Am Ofen lehnte bleich, mit erschreckten Augen die Tatarin und sagte: »Jetzt ist es aus«.

Ich wusste, dass es aus war, aber noch nicht ganz, noch hatten sie mich nicht!

Vorhin, draussen, merkte ich, dass ich meine Handschuhe im Hause gelassen. Als ich wieder zurückging, trieben vier berittene Kerle Plouhar und Iwan mit Nagaikas in den Hof.

Die hatten sie also schon.

Jetzt, im Zimmer, stürzte ich sofort an ein rückwärtiges Fenster. Verdammt – – vernagelt und verklebt.

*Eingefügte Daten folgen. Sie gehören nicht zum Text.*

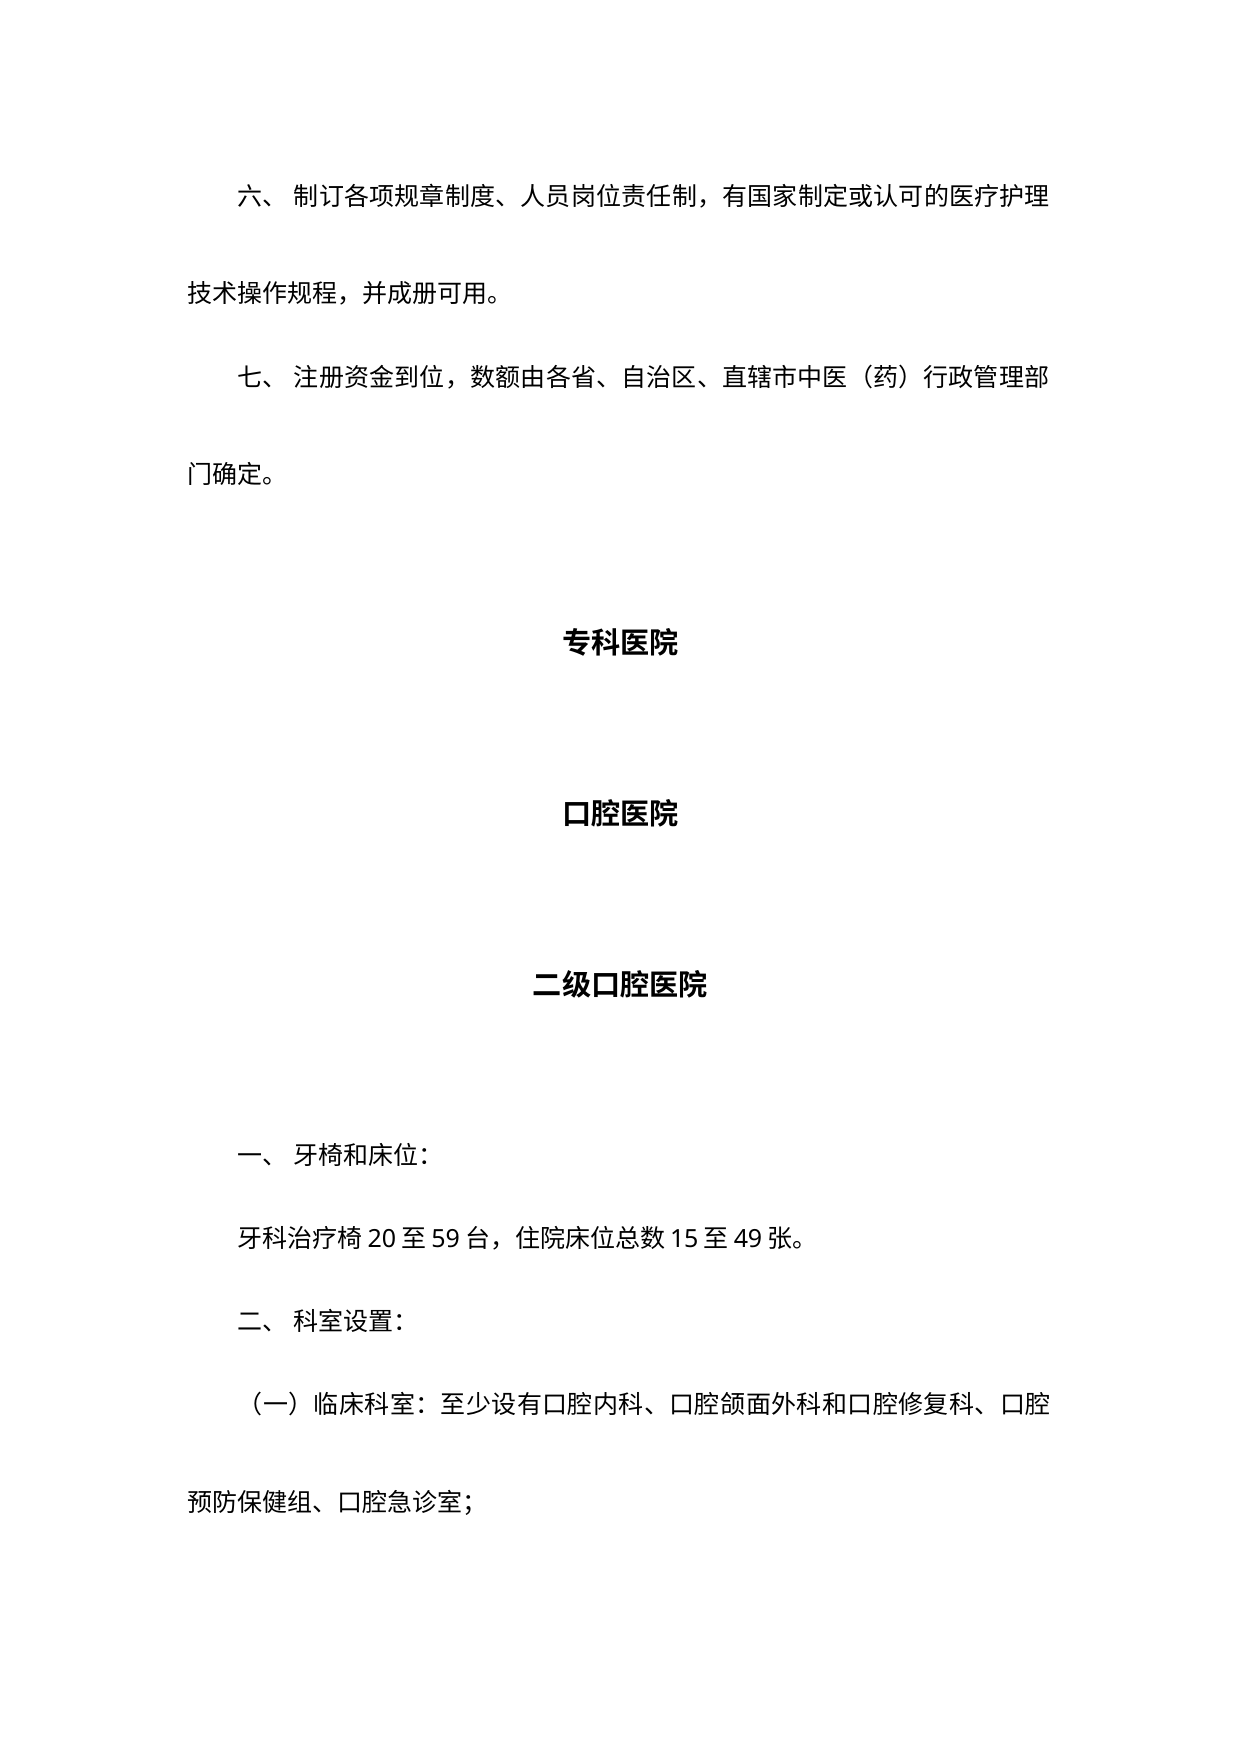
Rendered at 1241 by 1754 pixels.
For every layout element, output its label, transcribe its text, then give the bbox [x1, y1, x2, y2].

text （一）临床科室：至少设有口腔内科、口腔颌面外科和口腔修复科、口腔预防保健组、口腔急诊室； [187, 1370, 1053, 1533]
text 口腔医院 [187, 779, 1053, 844]
text 专科医院 [187, 608, 1053, 673]
text 七、 注册资金到位，数额由各省、自治区、直辖市中医（药）行政管理部门确定。 [187, 343, 1053, 505]
text 二、 科室设置： [187, 1287, 1053, 1352]
text 二级口腔医院 [187, 950, 1053, 1015]
text 牙科治疗椅20至59台，住院床位总数15至49张。 [187, 1204, 1053, 1269]
text 六、 制订各项规章制度、人员岗位责任制，有国家制定或认可的医疗护理技术操作规程，并成册可用。 [187, 162, 1053, 324]
text 一、 牙椅和床位： [187, 1121, 1053, 1186]
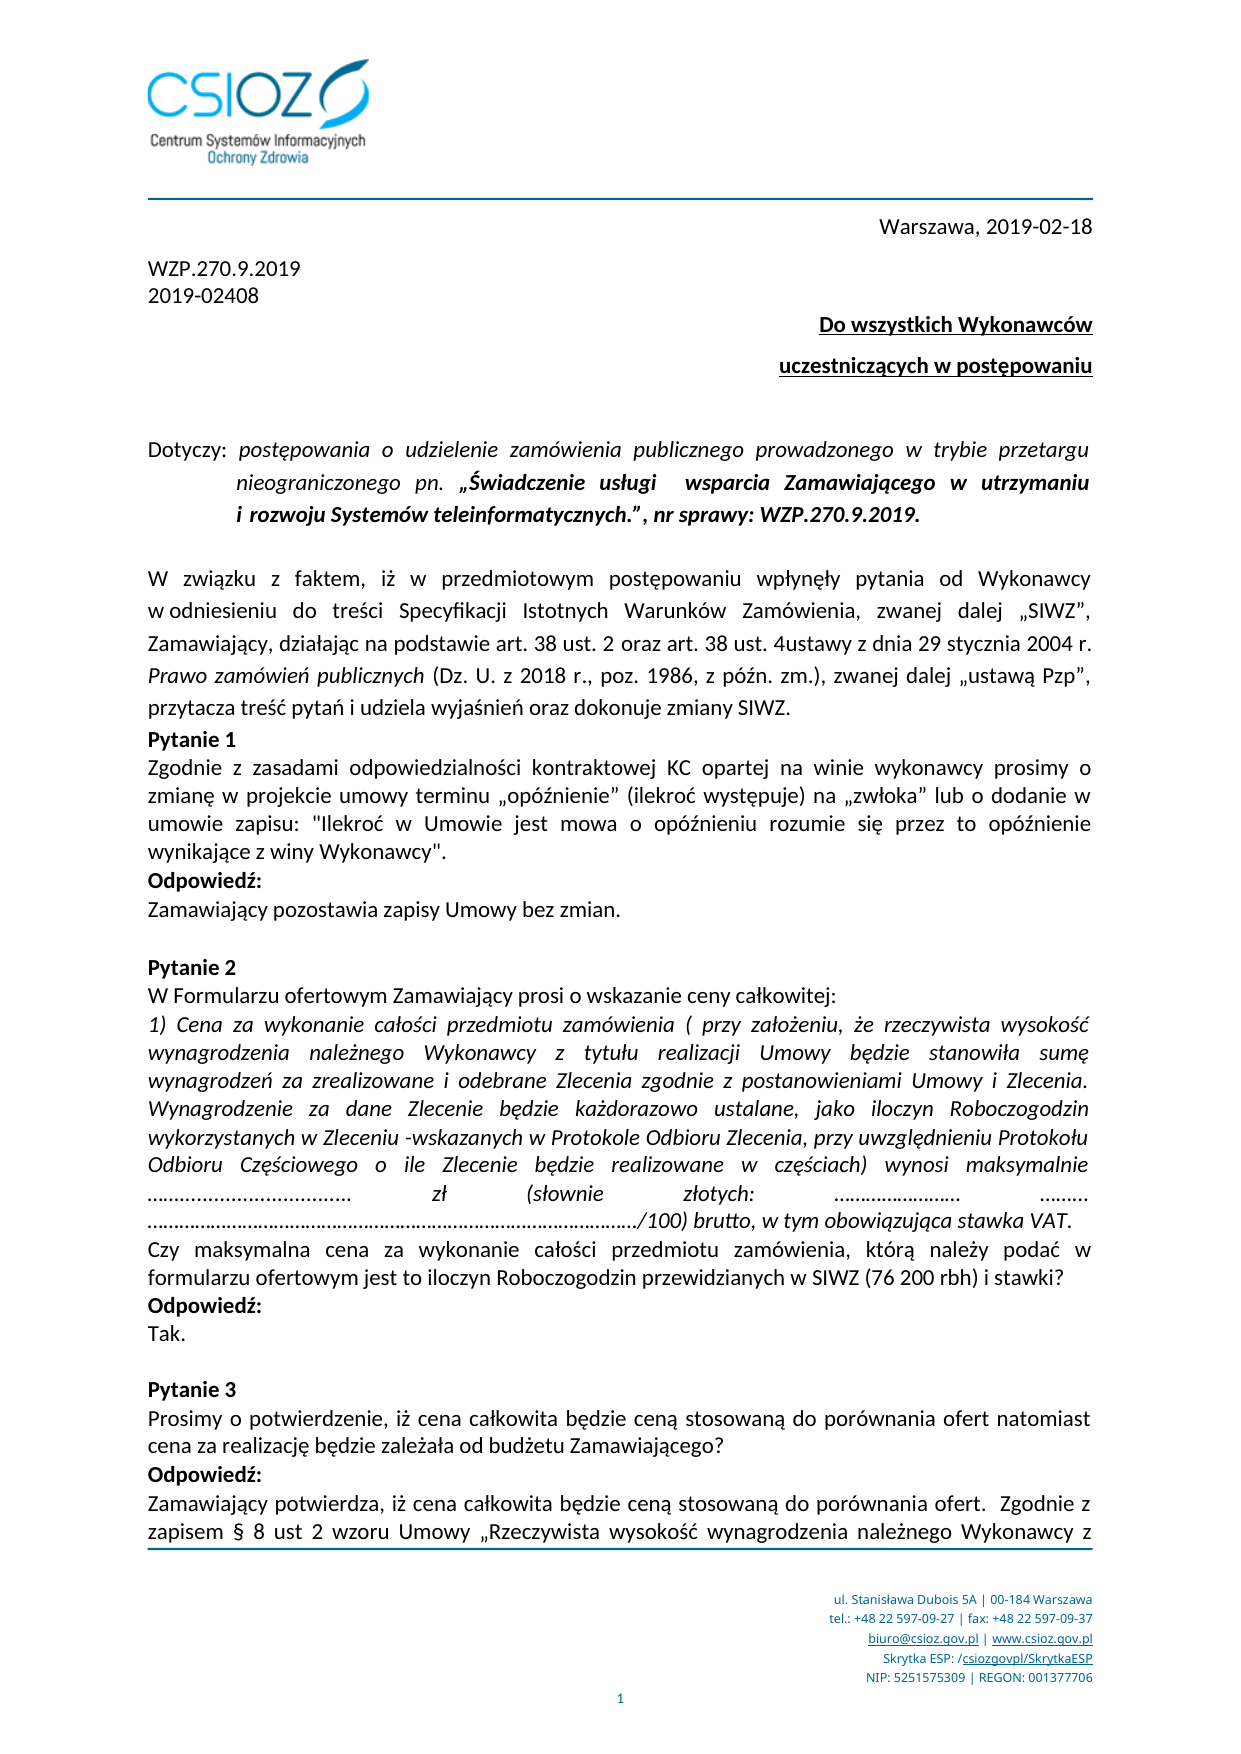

Die Tür knarrte und wurde eine Handbreit geöffnet.

»Hände hoch!«

Vier Gewehrläufe starrten im Türspalt. Ich rührte mich nicht.

»Hände hoch!«

Schiesst doch, ihr feigen Bestien, die Hände nehme ich nicht hoch.

Nochmals kam das Kommando: »Hände hoch!«

Ich sah nur die vier Gewehrläufe, die schluchzende Tatarin am Ofen und dachte: Jetzt werden sie wohl schiessen.

Es war ja so gleichgültig, jetzt, wo doch alles vorbei ist. Ich stand ruhig und schaute in die Gewehrmündungen.

Da ging die Tür ganz auf, der Agent kam herein, setzte mir die Mündung seines Revolvers auf die Stirn und knurrte: »Hände hoch!«

Wie kalt die Mündung war.

Als der Revolverhahn knackte, gingen meine Hände hoch. Ich wollte nicht – aber die Vernunft siegte.